- EXERCISE INSTRUCTIONS
Write out the data exactly, keeping every line.

- DATA FOR THIS EXERCISE

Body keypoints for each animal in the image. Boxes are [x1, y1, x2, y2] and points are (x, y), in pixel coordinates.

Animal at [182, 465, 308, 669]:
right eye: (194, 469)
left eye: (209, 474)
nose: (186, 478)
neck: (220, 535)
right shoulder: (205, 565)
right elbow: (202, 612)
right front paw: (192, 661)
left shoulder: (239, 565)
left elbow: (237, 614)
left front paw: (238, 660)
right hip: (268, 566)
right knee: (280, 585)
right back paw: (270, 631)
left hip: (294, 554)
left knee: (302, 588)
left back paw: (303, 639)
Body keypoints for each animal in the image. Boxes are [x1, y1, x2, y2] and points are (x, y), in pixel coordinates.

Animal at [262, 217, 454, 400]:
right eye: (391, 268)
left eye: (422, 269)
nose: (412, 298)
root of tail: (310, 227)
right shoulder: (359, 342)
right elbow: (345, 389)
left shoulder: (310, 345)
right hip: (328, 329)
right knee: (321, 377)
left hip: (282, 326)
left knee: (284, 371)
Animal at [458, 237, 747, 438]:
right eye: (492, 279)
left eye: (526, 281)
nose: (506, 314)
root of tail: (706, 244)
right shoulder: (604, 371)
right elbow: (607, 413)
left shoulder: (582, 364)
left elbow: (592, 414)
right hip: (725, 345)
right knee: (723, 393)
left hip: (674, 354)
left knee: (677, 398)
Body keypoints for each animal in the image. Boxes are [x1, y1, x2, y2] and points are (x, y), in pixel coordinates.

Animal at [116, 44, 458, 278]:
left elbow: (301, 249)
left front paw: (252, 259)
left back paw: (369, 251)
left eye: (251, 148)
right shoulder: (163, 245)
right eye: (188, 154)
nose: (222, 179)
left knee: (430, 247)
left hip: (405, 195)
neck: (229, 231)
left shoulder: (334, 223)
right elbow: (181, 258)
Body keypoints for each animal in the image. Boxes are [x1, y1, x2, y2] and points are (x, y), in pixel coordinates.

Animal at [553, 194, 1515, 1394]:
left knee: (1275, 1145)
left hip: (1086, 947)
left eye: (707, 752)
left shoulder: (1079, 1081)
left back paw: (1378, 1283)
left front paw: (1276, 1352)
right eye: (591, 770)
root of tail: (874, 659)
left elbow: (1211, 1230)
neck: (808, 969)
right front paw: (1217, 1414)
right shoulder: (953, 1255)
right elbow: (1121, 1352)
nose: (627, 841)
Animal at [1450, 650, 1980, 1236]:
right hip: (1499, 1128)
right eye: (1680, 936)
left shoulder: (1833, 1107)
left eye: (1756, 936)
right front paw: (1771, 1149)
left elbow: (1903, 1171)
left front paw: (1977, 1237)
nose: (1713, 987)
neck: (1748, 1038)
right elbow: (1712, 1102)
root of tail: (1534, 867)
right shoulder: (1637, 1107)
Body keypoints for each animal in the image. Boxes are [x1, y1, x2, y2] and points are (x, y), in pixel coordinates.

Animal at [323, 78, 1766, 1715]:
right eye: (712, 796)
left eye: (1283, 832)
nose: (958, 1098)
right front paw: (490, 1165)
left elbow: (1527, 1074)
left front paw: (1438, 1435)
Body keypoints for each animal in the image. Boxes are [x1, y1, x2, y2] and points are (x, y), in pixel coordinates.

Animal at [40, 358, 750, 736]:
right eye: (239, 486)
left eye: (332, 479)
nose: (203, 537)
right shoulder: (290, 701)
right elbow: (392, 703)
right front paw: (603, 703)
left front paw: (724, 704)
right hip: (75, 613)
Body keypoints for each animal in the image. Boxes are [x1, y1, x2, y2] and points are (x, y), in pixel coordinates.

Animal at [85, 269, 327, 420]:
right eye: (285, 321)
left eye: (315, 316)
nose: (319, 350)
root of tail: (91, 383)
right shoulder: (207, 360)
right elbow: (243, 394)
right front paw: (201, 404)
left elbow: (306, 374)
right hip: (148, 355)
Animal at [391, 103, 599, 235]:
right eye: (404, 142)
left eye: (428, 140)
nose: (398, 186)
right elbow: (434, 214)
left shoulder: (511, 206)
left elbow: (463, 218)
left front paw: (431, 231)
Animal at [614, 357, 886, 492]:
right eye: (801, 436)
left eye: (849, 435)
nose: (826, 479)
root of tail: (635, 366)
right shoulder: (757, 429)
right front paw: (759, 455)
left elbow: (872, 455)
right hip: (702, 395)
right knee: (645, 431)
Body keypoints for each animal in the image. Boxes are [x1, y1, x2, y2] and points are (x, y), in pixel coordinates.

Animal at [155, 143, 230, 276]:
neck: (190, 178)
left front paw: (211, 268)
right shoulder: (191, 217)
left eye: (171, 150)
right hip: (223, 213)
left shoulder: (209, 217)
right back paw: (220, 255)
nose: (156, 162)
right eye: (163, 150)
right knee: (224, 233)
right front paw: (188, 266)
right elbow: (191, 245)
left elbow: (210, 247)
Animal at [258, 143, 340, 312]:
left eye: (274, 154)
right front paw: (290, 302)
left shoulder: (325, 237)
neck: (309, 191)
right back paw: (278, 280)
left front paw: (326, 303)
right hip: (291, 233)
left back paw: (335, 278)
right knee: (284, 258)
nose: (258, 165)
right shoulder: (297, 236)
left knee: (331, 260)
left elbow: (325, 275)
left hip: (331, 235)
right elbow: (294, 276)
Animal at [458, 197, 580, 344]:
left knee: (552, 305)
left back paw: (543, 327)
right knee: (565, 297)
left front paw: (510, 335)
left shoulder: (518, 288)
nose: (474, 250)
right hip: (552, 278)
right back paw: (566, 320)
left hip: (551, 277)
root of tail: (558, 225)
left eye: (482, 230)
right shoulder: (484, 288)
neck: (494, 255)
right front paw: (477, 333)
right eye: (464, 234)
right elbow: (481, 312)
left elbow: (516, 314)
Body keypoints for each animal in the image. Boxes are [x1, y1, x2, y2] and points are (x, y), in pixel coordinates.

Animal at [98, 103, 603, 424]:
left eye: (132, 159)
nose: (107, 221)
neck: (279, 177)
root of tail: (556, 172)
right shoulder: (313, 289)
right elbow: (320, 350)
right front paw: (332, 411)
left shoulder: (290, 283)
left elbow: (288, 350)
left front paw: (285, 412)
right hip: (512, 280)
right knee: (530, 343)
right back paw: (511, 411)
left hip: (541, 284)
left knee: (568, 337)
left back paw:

- ANSWER AREA
Body keypoints for each animal in the image. Boxes are [x1, y1, x2, y2] and points are (x, y), in pixel coordinates.

Animal at [182, 465, 308, 669]:
right eye: (194, 469)
left eye: (209, 474)
nose: (186, 478)
neck: (220, 535)
right shoulder: (205, 565)
right elbow: (202, 612)
right front paw: (192, 661)
left shoulder: (239, 565)
left elbow: (237, 614)
left front paw: (238, 660)
right hip: (268, 566)
right knee: (280, 585)
right back paw: (270, 631)
left hip: (294, 554)
left knee: (302, 588)
left back paw: (303, 639)
Body keypoints for each animal in the image. Boxes are [x1, y1, x2, y2] and points are (x, y), in pixel coordinates.

Animal at [262, 217, 454, 400]:
right eye: (391, 268)
left eye: (422, 269)
nose: (412, 298)
root of tail: (310, 227)
right shoulder: (359, 342)
right elbow: (345, 389)
left shoulder: (310, 345)
right hip: (328, 329)
right knee: (321, 377)
left hip: (282, 326)
left knee: (284, 371)
Animal at [458, 237, 747, 438]:
right eye: (492, 279)
left eye: (526, 281)
nose: (506, 314)
root of tail: (706, 244)
right shoulder: (604, 371)
right elbow: (607, 413)
left shoulder: (582, 364)
left elbow: (592, 414)
right hip: (725, 345)
right knee: (723, 393)
left hip: (674, 354)
left knee: (677, 398)
Body keypoints for each animal in the image. Boxes are [x1, y1, x2, y2] and points are (x, y), in pixel coordinates.

Animal at [116, 44, 458, 278]:
left elbow: (301, 249)
left front paw: (252, 259)
left back paw: (369, 251)
left eye: (251, 148)
right shoulder: (163, 245)
right eye: (188, 154)
nose: (222, 179)
left knee: (430, 247)
left hip: (405, 195)
neck: (229, 231)
left shoulder: (334, 223)
right elbow: (181, 258)
Body keypoints for each animal in the image. Boxes are [x1, y1, x2, y2] and points are (x, y), in pixel coordinates.

Animal at [553, 194, 1515, 1394]:
left knee: (1275, 1145)
left hip: (1086, 947)
left eye: (707, 752)
left shoulder: (1079, 1081)
left back paw: (1378, 1283)
left front paw: (1276, 1352)
right eye: (591, 770)
root of tail: (874, 659)
left elbow: (1211, 1230)
neck: (808, 969)
right front paw: (1217, 1414)
right shoulder: (953, 1255)
right elbow: (1121, 1352)
nose: (627, 841)
Animal at [1450, 650, 1980, 1236]:
right hip: (1499, 1128)
right eye: (1680, 936)
left shoulder: (1833, 1107)
left eye: (1756, 936)
right front paw: (1771, 1149)
left elbow: (1903, 1171)
left front paw: (1977, 1237)
nose: (1713, 987)
neck: (1748, 1038)
right elbow: (1712, 1102)
root of tail: (1534, 867)
right shoulder: (1637, 1107)
Body keypoints for each animal in the image. Boxes are [x1, y1, x2, y2] and points are (x, y), in pixel coordinates.

Animal at [323, 78, 1766, 1715]:
right eye: (712, 796)
left eye: (1283, 832)
nose: (958, 1098)
right front paw: (490, 1165)
left elbow: (1527, 1074)
left front paw: (1438, 1435)
Body keypoints for each animal in the image. Boxes are [x1, y1, x2, y2] and points are (x, y), in pixel coordinates.

Animal at [40, 358, 750, 736]:
right eye: (239, 486)
left eye: (332, 479)
nose: (203, 537)
right shoulder: (290, 701)
right elbow: (392, 703)
right front paw: (603, 703)
left front paw: (724, 704)
right hip: (75, 613)
Body keypoints for each animal in the image. Boxes are [x1, y1, x2, y2] and points are (x, y), in pixel coordinates.

Animal at [85, 269, 327, 420]:
right eye: (285, 321)
left eye: (315, 316)
nose: (319, 350)
root of tail: (91, 383)
right shoulder: (207, 360)
right elbow: (243, 394)
right front paw: (201, 404)
left elbow: (306, 374)
right hip: (148, 355)
Animal at [391, 103, 599, 235]:
right eye: (404, 142)
left eye: (428, 140)
nose: (398, 186)
right elbow: (434, 214)
left shoulder: (511, 206)
left elbow: (463, 218)
left front paw: (431, 231)
Animal at [614, 357, 886, 492]:
right eye: (801, 436)
left eye: (849, 435)
nose: (826, 479)
root of tail: (635, 366)
right shoulder: (757, 429)
right front paw: (759, 455)
left elbow: (872, 455)
right hip: (702, 395)
right knee: (645, 431)
Body keypoints for each animal in the image. Boxes are [x1, y1, x2, y2] and points are (x, y), in pixel coordinates.

Animal at [155, 143, 230, 276]:
neck: (190, 178)
left front paw: (211, 268)
right shoulder: (191, 217)
left eye: (171, 150)
right hip: (223, 213)
left shoulder: (209, 217)
right back paw: (220, 255)
nose: (156, 162)
right eye: (163, 150)
right knee: (224, 233)
right front paw: (188, 266)
right elbow: (191, 245)
left elbow: (210, 247)
Animal at [258, 143, 340, 312]:
left eye: (274, 154)
right front paw: (290, 302)
left shoulder: (325, 237)
neck: (309, 191)
right back paw: (278, 280)
left front paw: (326, 303)
right hip: (291, 233)
left back paw: (335, 278)
right knee: (284, 258)
nose: (258, 165)
right shoulder: (297, 236)
left knee: (331, 260)
left elbow: (325, 275)
left hip: (331, 235)
right elbow: (294, 276)
Animal at [458, 197, 580, 344]:
left knee: (552, 305)
left back paw: (543, 327)
right knee: (565, 297)
left front paw: (510, 335)
left shoulder: (518, 288)
nose: (474, 250)
right hip: (552, 278)
right back paw: (566, 320)
left hip: (551, 277)
root of tail: (558, 225)
left eye: (482, 230)
right shoulder: (484, 288)
neck: (494, 255)
right front paw: (477, 333)
right eye: (464, 234)
right elbow: (481, 312)
left elbow: (516, 314)
Body keypoints for each animal in the image. Boxes are [x1, y1, x2, y2] and points are (x, y), in pixel coordinates.

Animal at [98, 103, 603, 424]:
left eye: (132, 159)
nose: (107, 221)
neck: (279, 177)
root of tail: (556, 172)
right shoulder: (313, 289)
right elbow: (320, 350)
right front paw: (332, 411)
left shoulder: (290, 283)
left elbow: (288, 350)
left front paw: (285, 412)
right hip: (512, 280)
right knee: (530, 343)
right back paw: (511, 411)
left hip: (541, 284)
left knee: (568, 337)
left back paw:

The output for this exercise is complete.